Had the Harvard Salient contributed to public debate when it reprinted four of the 12 controversial cartoons originally published in the Danish newspaper Jyllands-Posten, its efforts would have been truly commendable. As the Salient chose instead to sidetrack meaningful discussion with the cartoons’ repetitive and incendiary republication on its back page, however, such commendation is hardly warranted. While no authority should limit the ability of the Salient (or any publication) to publish provocative material, the paper’s decision to republish the Danish cartoons was in poor taste and had improper motivations and should therefore not be congratulated.
The four cartoons the Salient elected to reprint are unnecessarily incendiary and offend the deepest sensibilities of many Muslims who believe any illustration of Muhammad to be inappropriate, much less one that so directly equates the teaching of Islam’s greatest prophet with terrorism. Saddled not only with this disturbing implication but also with the weight of violent protest, these cartoons do less to encourage substantive debate on the conflict between free speech and sensitivity than it does to inspire knee-jerk reactions and finger pointing on all sides. And considering that the purpose of the Salient’s back page is almost always to incite controversy, the latter outcome was clearly among the intended purposes of the cartoons’ republication.
An editorial offered without the cartoons, in contrast, would have left readers with no alternative but to consider the paper’s own arguments rather than the images themselves, constituting a more substantial contribution to the “marketplace of ideas” so central to open speech and informed debate.
Many wish to congratulate the Salient, furthermore, for the support for free speech apparently inherent in its publication of these cartoons. The view that the publication of these four images, however, is an “affirmation” of free speech dangerously equates the protection of a valuable right with the publication of these particular, offensive cartoons. The Salient’s publication is not a statement of support for free speech—this could have been achieved by a simple statement of affirmation of the Danish paper’s right to publish them—but is instead an expression that the cartoons are themselves a valuable contribution to this discourse. Endorsing the Salient’s decision to publish these cartoons sanctions this view, affirming a false dichotomy: that one either supports free speech by reprinting them or stifles open discourse by choosing not to do so.

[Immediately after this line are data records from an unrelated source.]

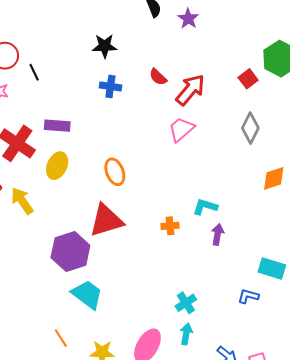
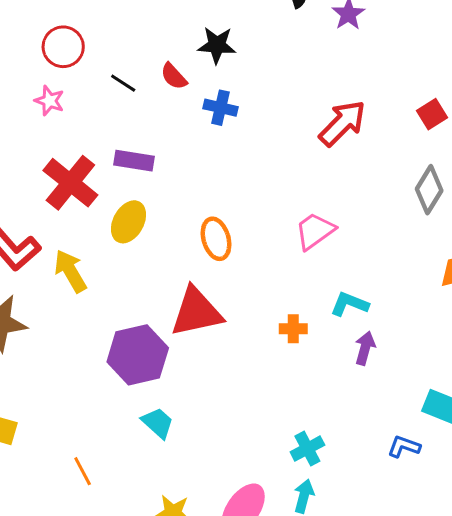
black line: (34, 72) -> (123, 83), moved, turned -36
red semicircle: (158, 77) -> (174, 76), moved
pink trapezoid: (181, 129) -> (315, 231), moved
cyan trapezoid: (87, 294) -> (158, 423), size x0.7
orange line: (61, 338) -> (83, 471), moved

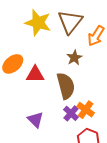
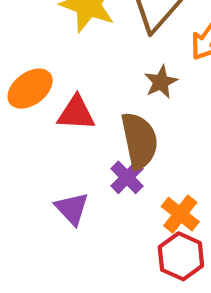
orange cross: (86, 110) -> (180, 214), moved
purple cross: (71, 113) -> (127, 177), moved

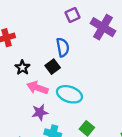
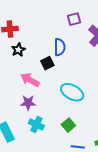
black star: (22, 68) -> (18, 50), moved
cyan ellipse: (69, 94) -> (72, 92), moved

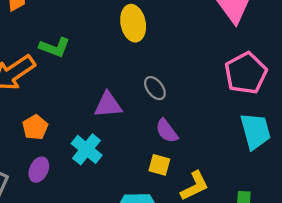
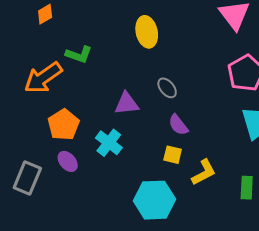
orange pentagon: (35, 127) -> (64, 125), size x1.4
purple ellipse: (39, 170) -> (68, 161), turned -65

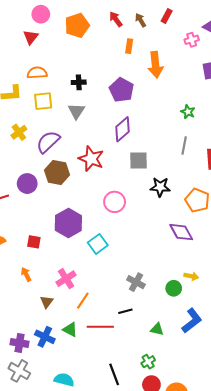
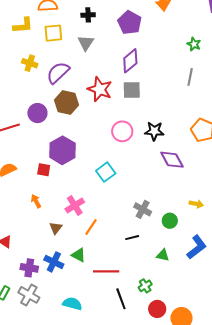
yellow cross: (19, 132) -> (30, 63), turned -35
gray square: (139, 160) -> (132, 90), moved
black star: (160, 187) -> (154, 131), moved
purple hexagon: (68, 223) -> (62, 150), moved
purple diamond: (181, 232) -> (172, 160), moved
green circle: (174, 288) -> (170, 221), moved
red line: (100, 327) -> (106, 271), moved
green cross: (148, 362) -> (145, 286), moved

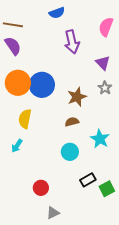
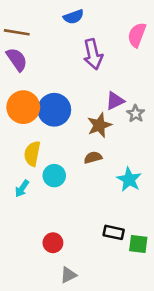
purple triangle: (103, 63) -> (115, 101), moved, turned 49
cyan circle: (70, 152) -> (54, 176), moved
black rectangle: (88, 180) -> (114, 232), turned 42
green square: (107, 189) -> (138, 244), turned 35

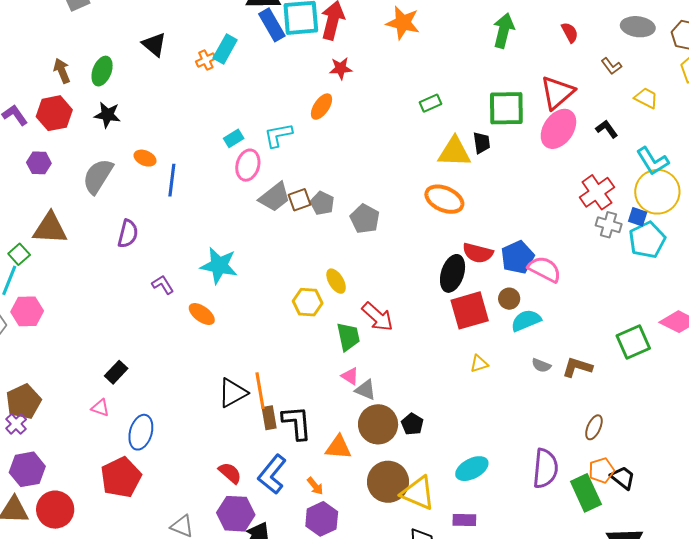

This principle is applied often in journalism; one can comment on child pornography (in fact, major papers often do) without publishing the relevant photographs. Indeed, publishing such images would never be interpreted as a substantial contribution to an important discussion, but rather a diversion that misses the substance of the conversation.

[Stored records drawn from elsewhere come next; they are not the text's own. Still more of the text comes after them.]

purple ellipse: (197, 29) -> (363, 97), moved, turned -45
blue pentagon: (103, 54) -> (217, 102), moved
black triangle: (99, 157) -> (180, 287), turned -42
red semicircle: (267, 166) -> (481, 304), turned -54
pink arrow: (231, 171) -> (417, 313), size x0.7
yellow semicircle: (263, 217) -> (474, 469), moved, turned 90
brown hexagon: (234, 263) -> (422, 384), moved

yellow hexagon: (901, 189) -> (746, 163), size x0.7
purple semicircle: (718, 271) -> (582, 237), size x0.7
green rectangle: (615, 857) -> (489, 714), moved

It is hypocritical, moreover, to commend the Salient for bringing these images more prominently into the marketplace of ideas and then to decline to call on all newspapers to publish them. If the cartoons themselves are an essential component of an important debate, then bringing them to all readers should be a central part of any news source’s commitment to inform.
Given the lack of original or valuable contribution made in the publication of these cartoons, and their clearly inflammatory purpose, the Salient should not have published the images and should instead have allowed the strength of its argumentation, not the sensationalism of the uproar it created, to provide the substance of its editorial remarks.